What SEO experts taught us about visibility in the age of AI search.

February 7, 2026
ByMax van der Vloet

What SEO experts taught us about visibility in the age of AI search.

1. The Rollercoaster Moment

“It felt like a rollercoaster.”
That’s how Hidde van den Berg, SEO Lead at E-Rocket, described the past year.

One moment, agencies were celebrating steady growth. The next, Google’s AI Overviews began swallowing clicks whole. Organic traffic dropped overnight, in some cases by as much as 30 percent. E-Rocket’s own site saw a similar dip.

Clients called in panic. Teams scrambled to explain what had changed. But as the dust settled, one truth became clear: visibility wasn’t disappearing, it was evolving.

“SEO is not dead,” Hidde said. “It’s just evolving.”

That SEO now includes ChatGPT, Gemini, Perplexity, and even TikTok, a new search landscape where brands are not ranked, they’re mentioned.

2. The New Visibility Game

In this new ecosystem, being the answer has replaced being on the SERP.

Traditional SEO measured success in clicks and positions.

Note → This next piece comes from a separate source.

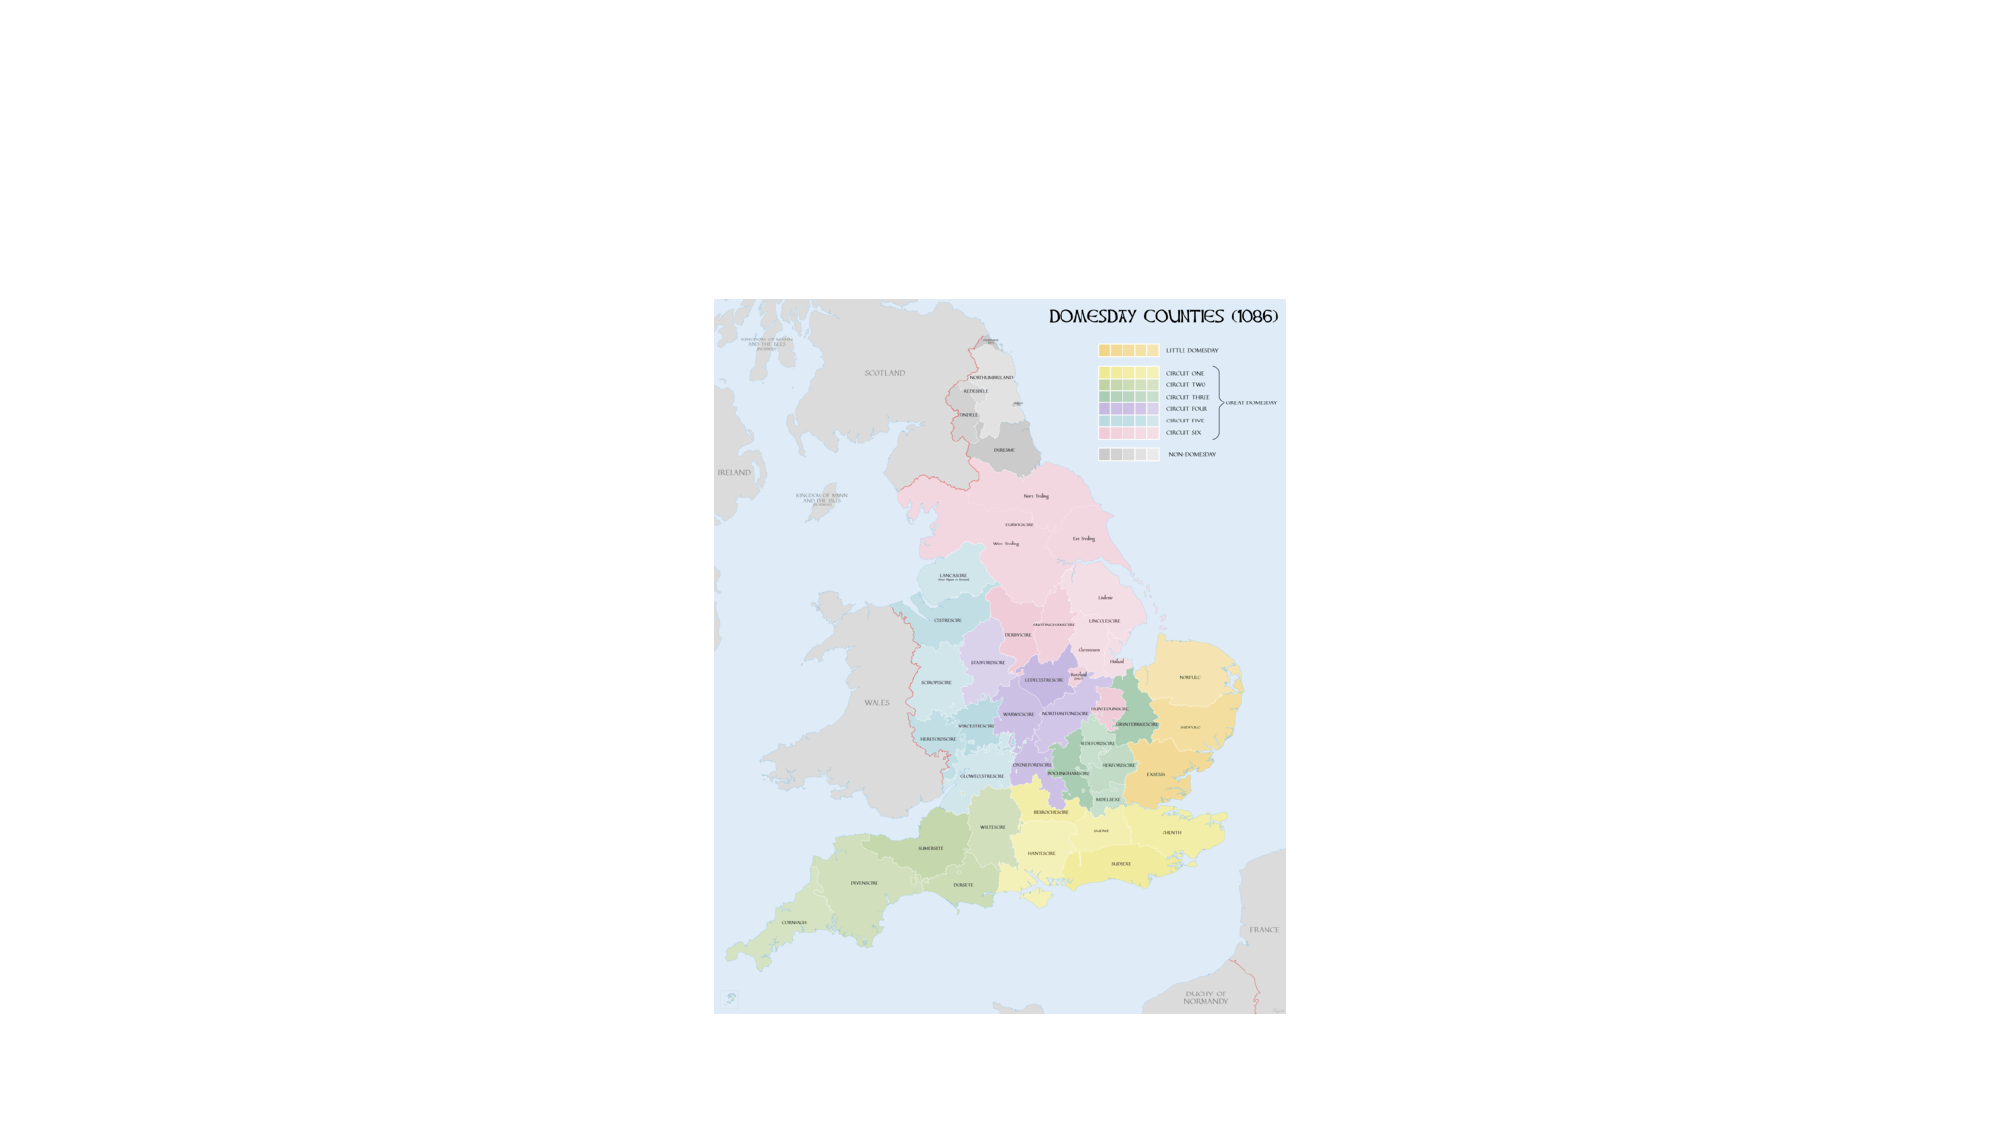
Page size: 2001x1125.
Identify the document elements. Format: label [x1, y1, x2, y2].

Today, agencies want to know where their brand is mentioned, in which prompts, and why competitors appear when they don’t.

A phrase surfaced in nearly every conversation:

“We need a Search Console for AI.”

Marketers are asking for transparency. They want to understand how large language models perceive their brand, when they mention it, and what content shapes those answers.

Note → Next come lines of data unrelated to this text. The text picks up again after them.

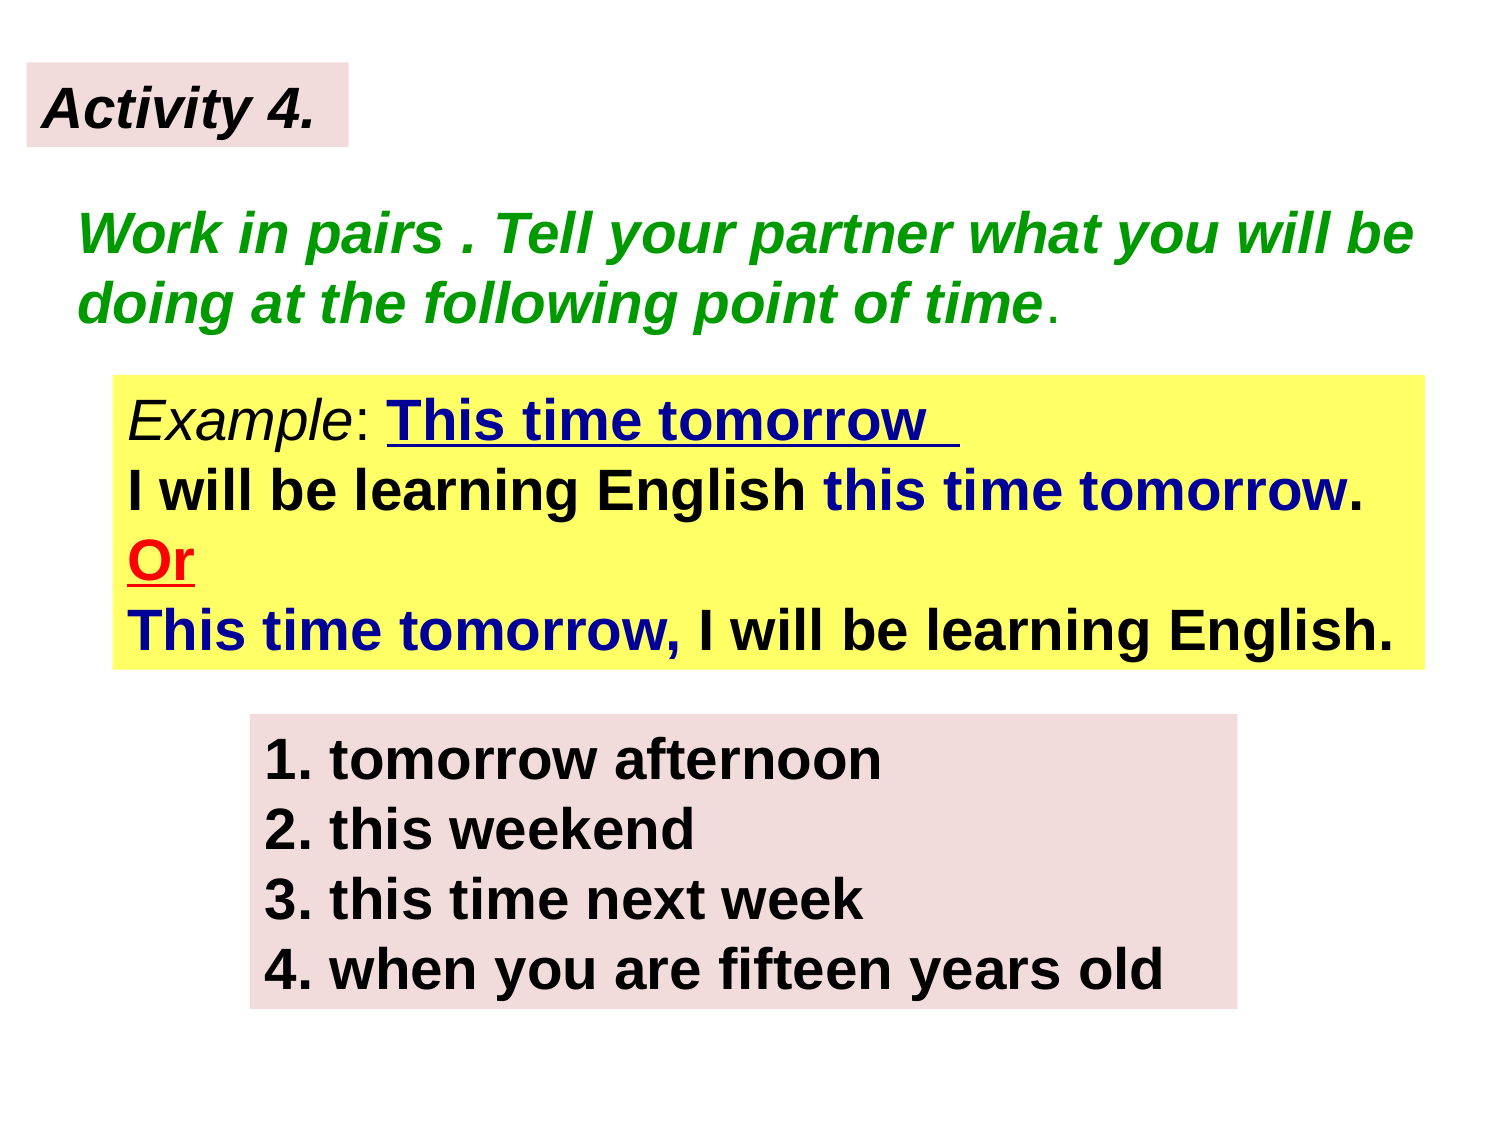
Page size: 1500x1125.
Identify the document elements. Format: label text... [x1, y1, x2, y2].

text_box Work in pairs . Tell your partner what you will be doing at the following point of time. [62, 187, 1438, 343]
text_box Example: This time tomorrow I will be learning English this time tomorrow. Or This time tomorrow, I will be learning English. [112, 374, 1425, 670]
text_box Activity 4. [26, 62, 349, 148]
text_box 1. tomorrow afternoon 2. this weekend 3. this time next week 4. when you are fifteen years old [249, 713, 1238, 1009]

At OnRadar, they’ve already started tracking AI traffic in analytics. “We even got our first lead through ChatGPT,” said Marcus, a small but telling signal.

For Dave van der Burgt at Clickables, measurement itself is the opportunity:

“We want to know how visible we are in LLMs the same way Search Console shows clicks.”

The future of SEO is no longer about ranking higher; it’s about being included in the answer of AI.

3. What the Experts Are Seeing

Across all conversations, one message stood out: AI hasn’t replaced SEO, it has changed its shape.

E-Rocket is adapting by focusing on intent instead of keywords. “We’ve moved from keywords to questions,” Hidde explained. “We structure content so AIs can actually read it, literal questions in headers, short answers, structured data, summary lists.”

Charbel Raffoul from StudioHawk agrees. “It’s an evolution, not a replacement,” he said. Agencies should adapt their playbooks, not rebuild them from scratch.

Cody Stewart from Imprint Digital notices the same trend. “Clients are panicking about AI visibility, but the fundamentals still matter, authority, clarity, quality.”

And Marcus from OnRadar added, “We want to report on prompts the same way we report on keywords.”

Most agencies have tested the new AI ranking tools like RankShift, Profound, or Peec. Few trust them completely. The common frustration is that the data feels thin and disconnected from what users of ChatGPT are really asking. They can see mentions but not the reason behind them.

4. From Data to Decisions

If there’s one thing agencies agree on, it’s that raw data means little without context.

“Nine out of ten times, the advice tools give just isn’t relevant,” one SEO lead said.

What agencies want is not more metrics, but meaning. They ask for three things above all:

  1. Transparency: where does the data come from?.

  2. Intent understanding: what kind of answer is it and why does it appear?

  3. Competitive context: why is one brand mentioned and another not?

As Clickables put it, “Don’t tell us to do X, show us why others succeed.”

That shift, from instruction to explanation, could define the next decade of marketing analytics. The winners will be the tools that make patterns visible, not just numbers.



5. The Human Side of Automation

Despite the rise of automation, the people behind the screens are more important than ever.

At Extendure, teams use tools like n8n and AI assistants to handle repetitive work such as updating meta titles or drafting product descriptions. But every output is still reviewed, edited, and refined before publication.

“Clients expect us to move faster now that AI exists,” one specialist said, “but faster doesn’t always mean better.”

AI helps with volume, but there’s always a human required for judgment and decision-making.
AI is another tool in the creative process for most of the marketers. 

“You can get an idea,but in the end, a human still needs to look at it.”

Automation might accelerate production, but strategy, empathy, and storytelling remain human work.

6. Toward the AI Search Era

Every expert we spoke with agreed that SEO’s core purpose hasn’t changed. It’s still about helping people find what they’re looking for. What’s new is where that discovery begins.

The next evolution will center on Answer Engine Optimization (AEO), understanding how, when, and why AI systems surface a brand in their responses.

Being visible in this new space requires more than rankings or backlinks. It requires trustworthy insight into how these systems perceive your brand, which prompts trigger your mention, and what content drives authority.

The early adopters aren’t worried about losing control. They’re excited to learn how to navigate this new landscape.

“We used to chase rankings,” one agency said. “Now, we’re chasing relevance, one answer at a time.”